Custom Metric Cost Control

Custom metrics cost $0.30/metric/month for the first 10,000, dropping to $0.10 at higher volumes. Each unique combination of namespace + metric name + dimensions counts as a separate metric. A common mistake is using high-cardinality dimensions (like user IDs or request IDs) that create thousands of unique metrics. Instead, use EMF properties for high-cardinality data (they are searchable in logs but do not create metrics) and reserve dimensions for low-cardinality attributes like environment, service name, and region.

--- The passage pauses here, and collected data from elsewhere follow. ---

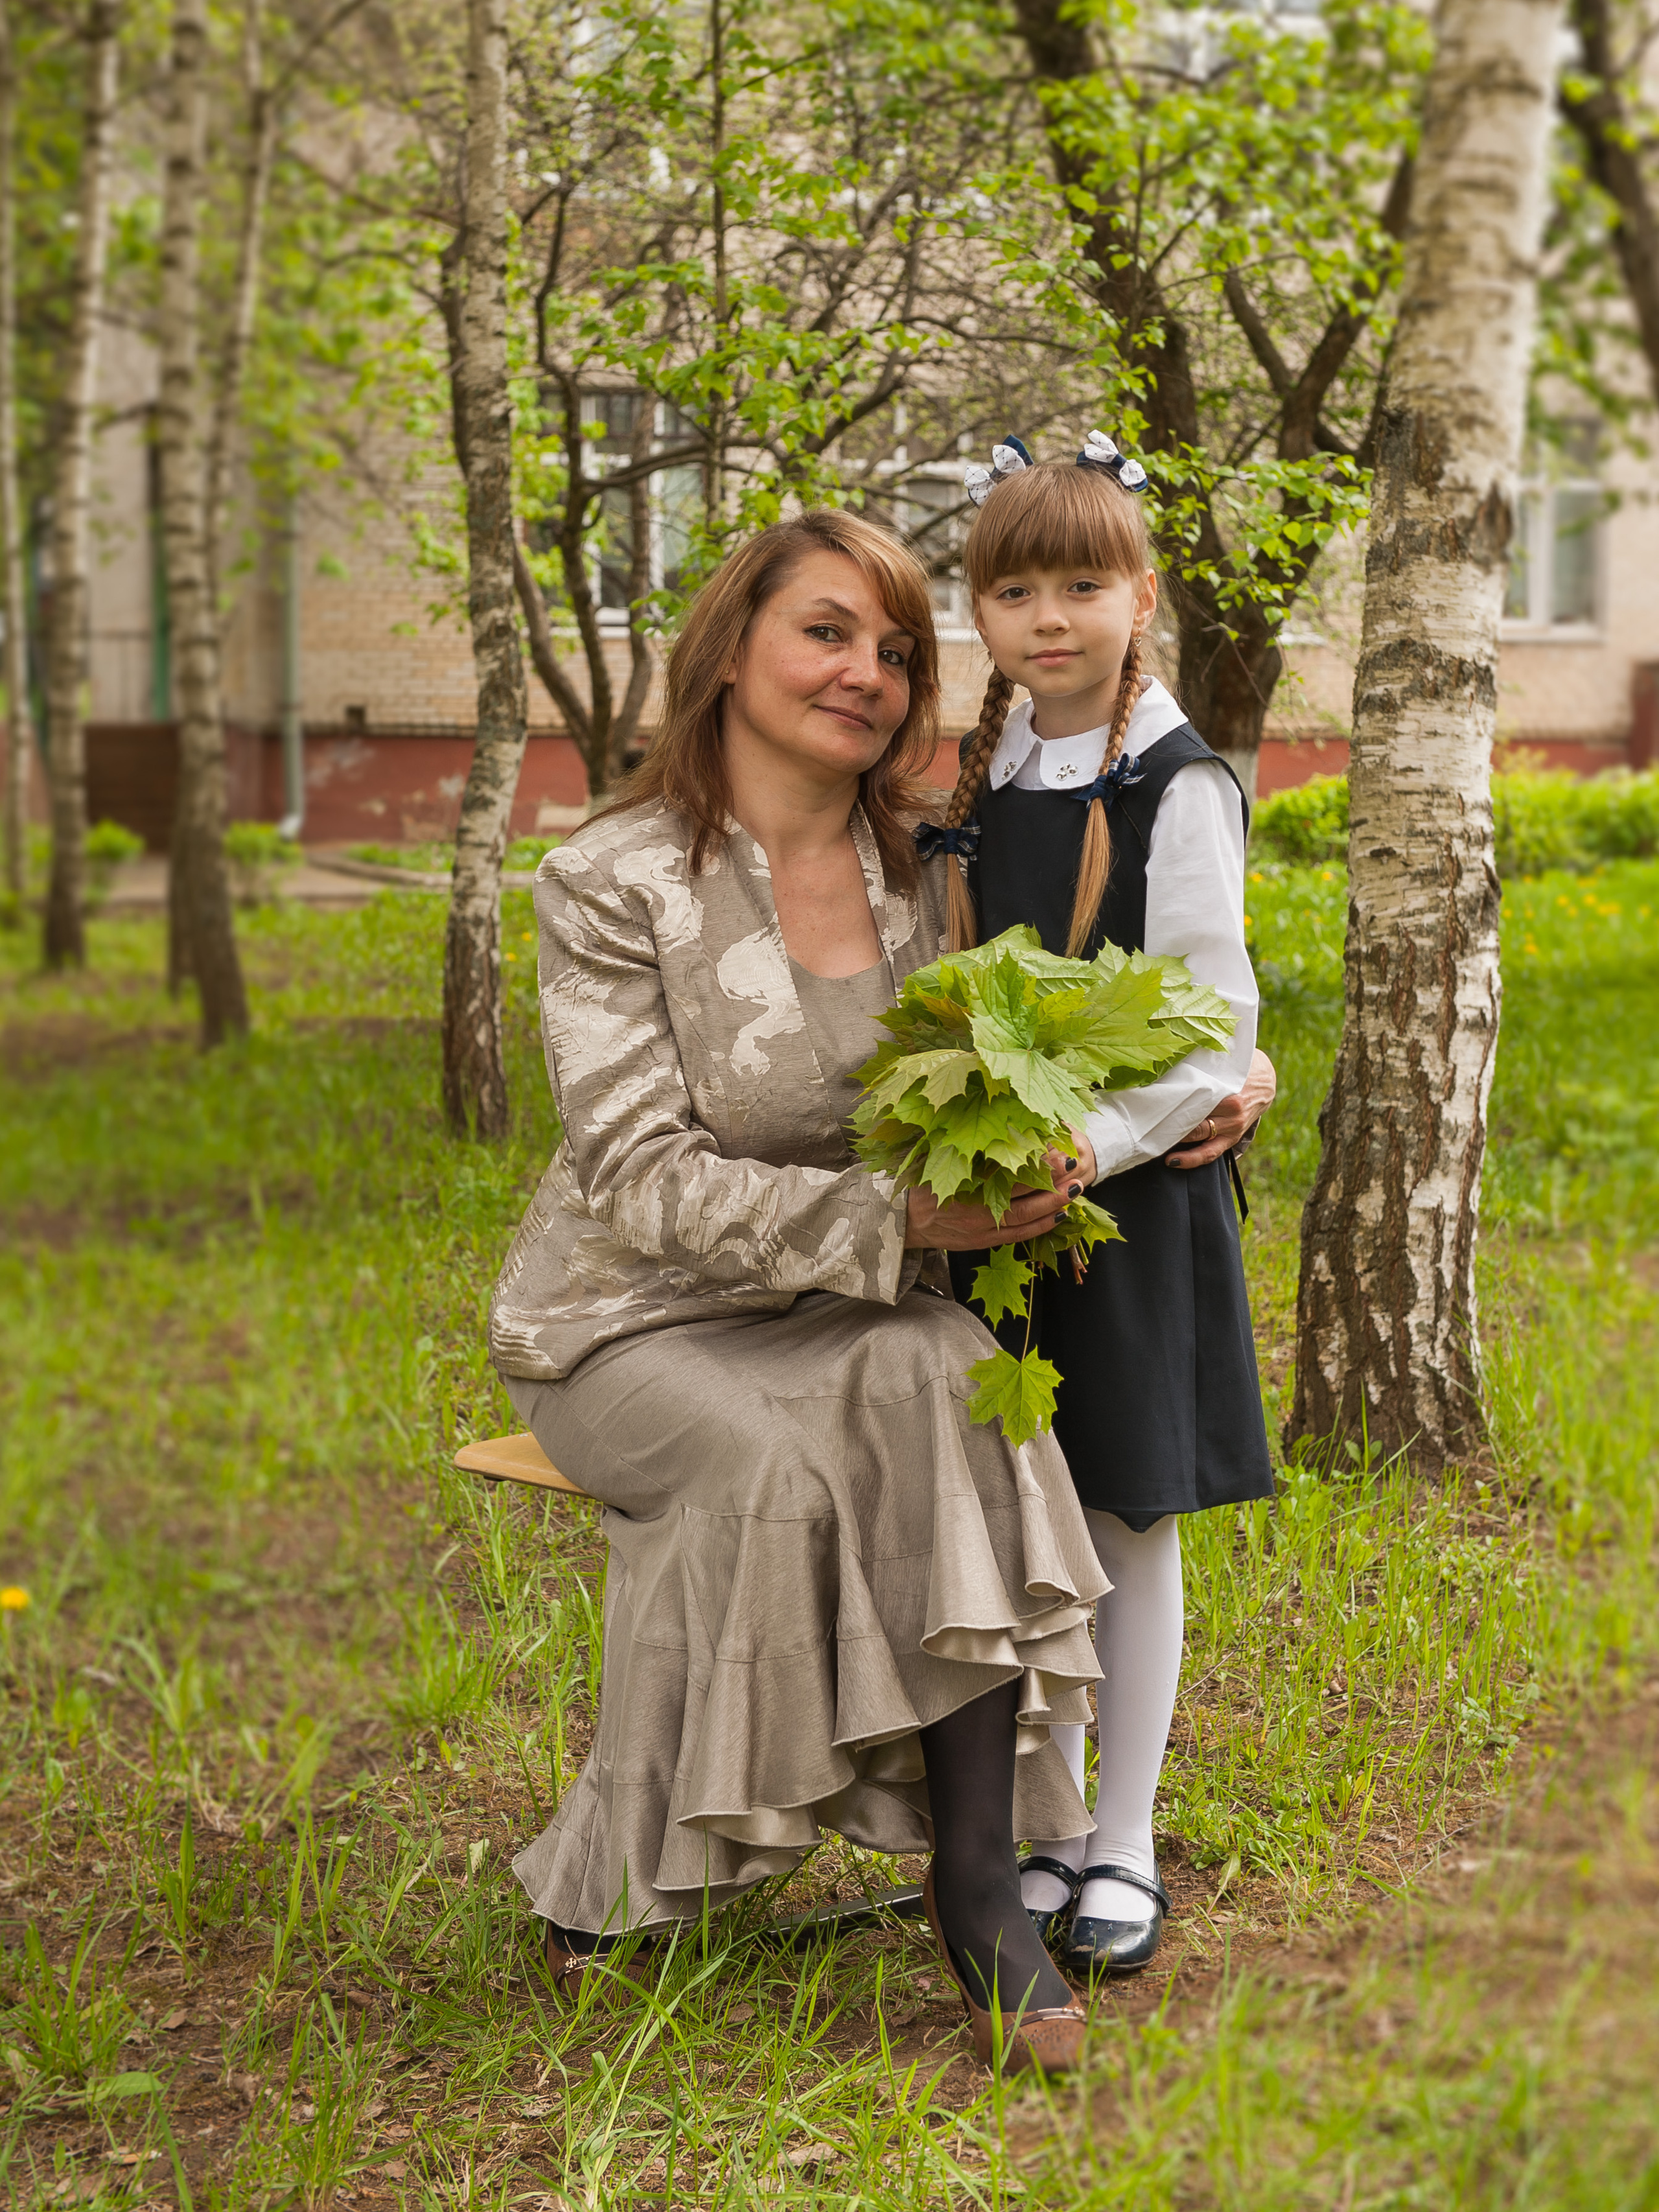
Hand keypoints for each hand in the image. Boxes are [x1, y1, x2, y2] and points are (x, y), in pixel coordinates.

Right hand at [904, 1152, 1087, 1250]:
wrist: (901, 1222)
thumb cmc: (919, 1185)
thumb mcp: (937, 1160)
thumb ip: (965, 1149)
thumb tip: (990, 1123)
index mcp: (964, 1183)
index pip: (1006, 1170)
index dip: (1033, 1160)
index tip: (1054, 1146)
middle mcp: (975, 1207)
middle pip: (1021, 1194)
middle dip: (1050, 1181)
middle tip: (1074, 1164)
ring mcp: (981, 1227)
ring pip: (1025, 1217)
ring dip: (1052, 1203)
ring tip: (1076, 1188)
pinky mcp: (984, 1240)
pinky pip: (1018, 1235)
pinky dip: (1040, 1227)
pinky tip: (1059, 1216)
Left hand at [1165, 1051, 1275, 1168]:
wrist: (1265, 1084)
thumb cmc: (1238, 1070)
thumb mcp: (1225, 1065)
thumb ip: (1205, 1070)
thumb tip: (1173, 1064)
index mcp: (1229, 1096)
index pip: (1196, 1105)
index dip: (1174, 1109)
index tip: (1154, 1110)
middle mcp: (1232, 1115)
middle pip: (1196, 1126)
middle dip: (1172, 1129)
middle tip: (1150, 1129)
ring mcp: (1233, 1129)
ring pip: (1202, 1145)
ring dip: (1179, 1148)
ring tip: (1157, 1150)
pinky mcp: (1233, 1139)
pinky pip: (1211, 1154)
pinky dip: (1192, 1160)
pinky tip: (1174, 1161)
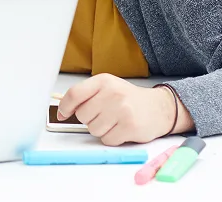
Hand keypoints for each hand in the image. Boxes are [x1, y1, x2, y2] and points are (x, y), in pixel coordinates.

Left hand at [57, 74, 180, 145]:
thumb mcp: (107, 88)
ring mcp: (122, 110)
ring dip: (101, 130)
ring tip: (114, 121)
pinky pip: (107, 140)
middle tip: (103, 115)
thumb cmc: (128, 99)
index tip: (62, 114)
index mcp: (103, 81)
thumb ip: (86, 95)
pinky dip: (112, 138)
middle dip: (89, 119)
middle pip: (82, 115)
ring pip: (93, 130)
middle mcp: (112, 93)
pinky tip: (122, 129)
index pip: (74, 94)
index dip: (64, 107)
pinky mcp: (130, 127)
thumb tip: (62, 110)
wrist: (159, 107)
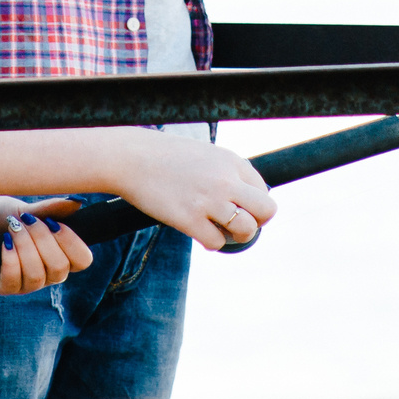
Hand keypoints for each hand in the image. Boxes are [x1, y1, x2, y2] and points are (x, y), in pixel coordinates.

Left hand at [0, 195, 94, 294]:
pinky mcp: (4, 287)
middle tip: (25, 221)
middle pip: (60, 269)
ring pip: (37, 276)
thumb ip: (51, 210)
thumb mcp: (26, 209)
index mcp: (60, 254)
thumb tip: (77, 201)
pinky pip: (14, 280)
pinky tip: (3, 243)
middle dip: (42, 240)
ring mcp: (26, 283)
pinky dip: (10, 258)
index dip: (72, 243)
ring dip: (24, 247)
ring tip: (12, 228)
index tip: (54, 223)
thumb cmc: (1, 215)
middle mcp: (47, 272)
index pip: (82, 261)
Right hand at [117, 131, 277, 251]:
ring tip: (218, 229)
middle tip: (237, 223)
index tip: (236, 207)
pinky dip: (211, 242)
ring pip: (247, 230)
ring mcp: (209, 200)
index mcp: (232, 161)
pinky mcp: (189, 219)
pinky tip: (199, 232)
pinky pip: (217, 243)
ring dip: (236, 236)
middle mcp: (226, 180)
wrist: (131, 158)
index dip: (253, 205)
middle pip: (266, 211)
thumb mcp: (206, 155)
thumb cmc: (166, 158)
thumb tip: (247, 199)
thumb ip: (228, 173)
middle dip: (256, 222)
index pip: (264, 192)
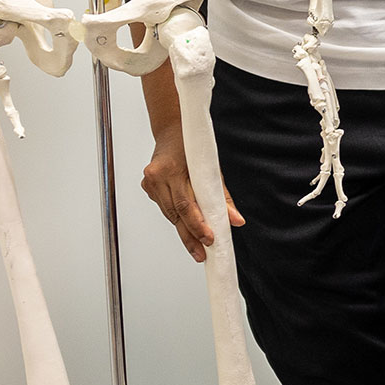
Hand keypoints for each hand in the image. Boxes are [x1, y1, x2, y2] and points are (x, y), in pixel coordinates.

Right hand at [141, 127, 243, 262]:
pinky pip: (166, 208)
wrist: (173, 130)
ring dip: (184, 231)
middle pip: (175, 214)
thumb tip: (236, 220)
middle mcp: (156, 177)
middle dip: (190, 236)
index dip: (197, 225)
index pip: (185, 205)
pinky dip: (178, 218)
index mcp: (170, 170)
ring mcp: (150, 183)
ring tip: (197, 248)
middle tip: (202, 254)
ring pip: (169, 214)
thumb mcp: (211, 168)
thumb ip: (223, 196)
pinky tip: (187, 230)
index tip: (209, 239)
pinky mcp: (149, 187)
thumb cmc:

Best Practices & Common Patterns

Building effective observability on AWS requires combining the right tools with disciplined practices. The following patterns represent lessons learned from production environments of various scales.

The Golden Signals

Start with Google's four golden signals for every service: Latency (how long requests take), Traffic (how many requests per second),Errors (the rate of failed requests), and Saturation (how full your system is). On AWS, these map to specific metrics per service:

Observability Maturity Model

Level 1, Reactive: Basic CloudWatch alarms on individual resources (CPU, memory). You find out about problems when alarms fire or users complain. Logs exist but are unstructured and rarely queried.

Level 2, Proactive: Structured JSON logging, custom metrics for business KPIs, dashboards for golden signals. You can diagnose most issues within minutes using Logs Insights queries.

Level 3, Predictive: X-Ray distributed tracing across all services, anomaly detection alarms, Contributor Insights for hot-spot identification. You often detect and fix problems before users notice them.

Level 4, Autonomous: Cross-account observability with centralized monitoring, automated remediation via EventBridge + Lambda/SSM, runbooks for common failure modes, chaos engineering to validate observability coverage.

Alerting Best Practices

Every alarm should have a clear owner, a documented runbook, and a defined severity level. Alarms that fire frequently without actionable response (alert fatigue) are worse than having no alarms, because they train your team to ignore alerts. Use composite alarms to reduce noise, set appropriate evaluation periods to avoid false positives from transient spikes, and regularly review alarm history to tune thresholds.

Route alarms to appropriate channels based on severity: critical alarms (service down) go to PagerDuty/OpsGenie for immediate human response, warning alarms (degraded performance) go to a Slack channel for team awareness, and informational alarms (approaching thresholds) go to email or a low-priority queue. Never page for something that can wait until morning.